Purpose:
We previously reported that nitric oxide synthase inhibition with L-NAME causes ciliary vasoconstriction and decreased aqueous production. We proposed that L-NAME inhibition of aqueous production is due to reduced oxygen delivery. The present study tested this hypothesis by respiring animals with 100% oxygen after giving L-NAME.
Methods:
In pentobarbital anesthetized rabbits (n=16, 2.3 ± 0.1 kg) direct cannulation was used to measure mean arterial pressure (MAP), intraocular pressure (IOP), and orbital venous pressure (OVP). Carotid blood flow was measured by transit time ultrasound (BFcar, Transonic Systems TS420), heart rate (HR) by a digital cardiotachometer, ciliary blood flow by laser Doppler flowmetry (BFcil, Perimed PF 5000), and aqueous flow by fluorophotometry (Flow, Ocumetrics FM2). The protocol entailed 60 min of baseline recording, then L-NAME (5 mg/kg, iv) was given, and the recording continued for 180 min with the animals respired with room air (n=5) or 100% O2 (n=11) for the last 90 min.

● **SOURCE INFORMATION**
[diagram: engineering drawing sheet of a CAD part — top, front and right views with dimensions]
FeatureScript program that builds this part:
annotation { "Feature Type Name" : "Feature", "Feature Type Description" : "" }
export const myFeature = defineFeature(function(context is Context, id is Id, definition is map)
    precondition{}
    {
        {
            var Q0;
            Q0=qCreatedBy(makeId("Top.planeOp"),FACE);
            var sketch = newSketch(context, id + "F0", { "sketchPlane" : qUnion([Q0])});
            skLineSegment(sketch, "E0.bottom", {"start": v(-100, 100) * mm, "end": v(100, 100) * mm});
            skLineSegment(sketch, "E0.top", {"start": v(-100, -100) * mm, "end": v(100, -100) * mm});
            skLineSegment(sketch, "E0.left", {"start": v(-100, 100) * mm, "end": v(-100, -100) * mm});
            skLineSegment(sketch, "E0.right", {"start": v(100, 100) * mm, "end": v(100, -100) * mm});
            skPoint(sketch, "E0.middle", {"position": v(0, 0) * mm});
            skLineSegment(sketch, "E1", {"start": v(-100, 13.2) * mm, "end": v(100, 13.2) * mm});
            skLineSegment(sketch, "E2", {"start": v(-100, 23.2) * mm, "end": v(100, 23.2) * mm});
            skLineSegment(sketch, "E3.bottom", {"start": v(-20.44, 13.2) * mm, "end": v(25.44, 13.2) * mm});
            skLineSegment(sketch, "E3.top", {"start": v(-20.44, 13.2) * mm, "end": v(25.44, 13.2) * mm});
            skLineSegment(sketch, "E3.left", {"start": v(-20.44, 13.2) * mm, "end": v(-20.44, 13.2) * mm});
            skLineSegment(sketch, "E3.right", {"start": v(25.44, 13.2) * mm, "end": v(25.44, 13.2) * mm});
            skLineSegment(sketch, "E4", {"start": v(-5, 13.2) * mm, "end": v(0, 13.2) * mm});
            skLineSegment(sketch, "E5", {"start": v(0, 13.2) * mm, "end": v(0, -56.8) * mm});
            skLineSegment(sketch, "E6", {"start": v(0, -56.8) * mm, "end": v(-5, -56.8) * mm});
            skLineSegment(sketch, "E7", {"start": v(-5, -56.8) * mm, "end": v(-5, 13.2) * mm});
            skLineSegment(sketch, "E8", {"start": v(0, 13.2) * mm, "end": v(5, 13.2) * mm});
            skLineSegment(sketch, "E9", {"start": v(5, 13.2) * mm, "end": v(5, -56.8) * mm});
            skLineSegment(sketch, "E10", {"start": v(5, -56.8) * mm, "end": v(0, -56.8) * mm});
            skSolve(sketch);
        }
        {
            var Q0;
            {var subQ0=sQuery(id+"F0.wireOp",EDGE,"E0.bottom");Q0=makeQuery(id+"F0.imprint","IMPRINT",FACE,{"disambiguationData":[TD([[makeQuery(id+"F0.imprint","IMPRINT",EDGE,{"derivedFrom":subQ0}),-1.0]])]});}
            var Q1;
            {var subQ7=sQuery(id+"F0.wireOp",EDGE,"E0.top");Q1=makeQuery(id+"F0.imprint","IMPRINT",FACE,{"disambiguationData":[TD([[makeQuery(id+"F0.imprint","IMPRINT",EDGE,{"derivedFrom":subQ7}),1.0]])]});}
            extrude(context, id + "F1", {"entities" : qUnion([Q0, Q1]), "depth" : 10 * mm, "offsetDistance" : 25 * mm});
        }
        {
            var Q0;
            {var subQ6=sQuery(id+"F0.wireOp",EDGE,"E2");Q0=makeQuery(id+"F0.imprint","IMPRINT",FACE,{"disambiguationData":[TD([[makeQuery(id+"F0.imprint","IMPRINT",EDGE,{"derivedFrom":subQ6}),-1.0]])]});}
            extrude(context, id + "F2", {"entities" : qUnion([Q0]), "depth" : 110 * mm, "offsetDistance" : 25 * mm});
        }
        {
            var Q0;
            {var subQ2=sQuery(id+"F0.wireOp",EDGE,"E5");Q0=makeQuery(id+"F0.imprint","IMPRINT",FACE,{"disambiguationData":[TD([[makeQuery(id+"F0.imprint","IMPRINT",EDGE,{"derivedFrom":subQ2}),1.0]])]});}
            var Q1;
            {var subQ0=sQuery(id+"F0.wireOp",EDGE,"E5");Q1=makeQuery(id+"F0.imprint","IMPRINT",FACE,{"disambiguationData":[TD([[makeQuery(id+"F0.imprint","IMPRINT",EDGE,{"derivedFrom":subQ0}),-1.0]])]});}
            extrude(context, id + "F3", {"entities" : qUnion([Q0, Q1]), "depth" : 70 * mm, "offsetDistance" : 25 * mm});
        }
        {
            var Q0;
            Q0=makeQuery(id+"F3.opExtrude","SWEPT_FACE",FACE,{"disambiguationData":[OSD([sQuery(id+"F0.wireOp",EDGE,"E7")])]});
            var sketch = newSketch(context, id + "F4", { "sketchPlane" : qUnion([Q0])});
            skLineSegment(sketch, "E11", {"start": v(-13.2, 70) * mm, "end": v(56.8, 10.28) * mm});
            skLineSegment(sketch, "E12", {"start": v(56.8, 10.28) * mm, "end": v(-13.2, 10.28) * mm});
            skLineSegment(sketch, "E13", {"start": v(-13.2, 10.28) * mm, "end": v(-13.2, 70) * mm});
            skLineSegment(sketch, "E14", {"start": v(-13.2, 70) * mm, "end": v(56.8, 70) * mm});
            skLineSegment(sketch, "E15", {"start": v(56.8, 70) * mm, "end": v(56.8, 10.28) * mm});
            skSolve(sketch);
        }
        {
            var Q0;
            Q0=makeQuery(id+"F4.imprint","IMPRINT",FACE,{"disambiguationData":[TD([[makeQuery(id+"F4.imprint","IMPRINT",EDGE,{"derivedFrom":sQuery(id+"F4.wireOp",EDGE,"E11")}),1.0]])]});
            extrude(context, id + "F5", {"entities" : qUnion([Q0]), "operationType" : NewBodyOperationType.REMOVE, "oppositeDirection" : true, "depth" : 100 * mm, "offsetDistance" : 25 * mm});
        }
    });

● **WHAT THE EXERCISE ASKS**
For the L-NAME rabbit study, say yes or no to whether each statement agrees with it, and quote the deciding words of the study for each. (a) Ciliary blood flow was measured by laser Doppler flowmetry. (b) L-NAME was given before the baseline recording began. (c) All sixteen rabbits were respired with 100% oxygen.

● **ANSWER SECTION**
(a) Yes: "ciliary blood flow by laser Doppler flowmetry (BFcil, Perimed PF 5000)"
(b) No: "The protocol entailed 60 min of baseline recording, then L-NAME (5 mg/kg, iv) was given"
(c) No: "with the animals respired with room air (n=5) or 100% O2 (n=11)"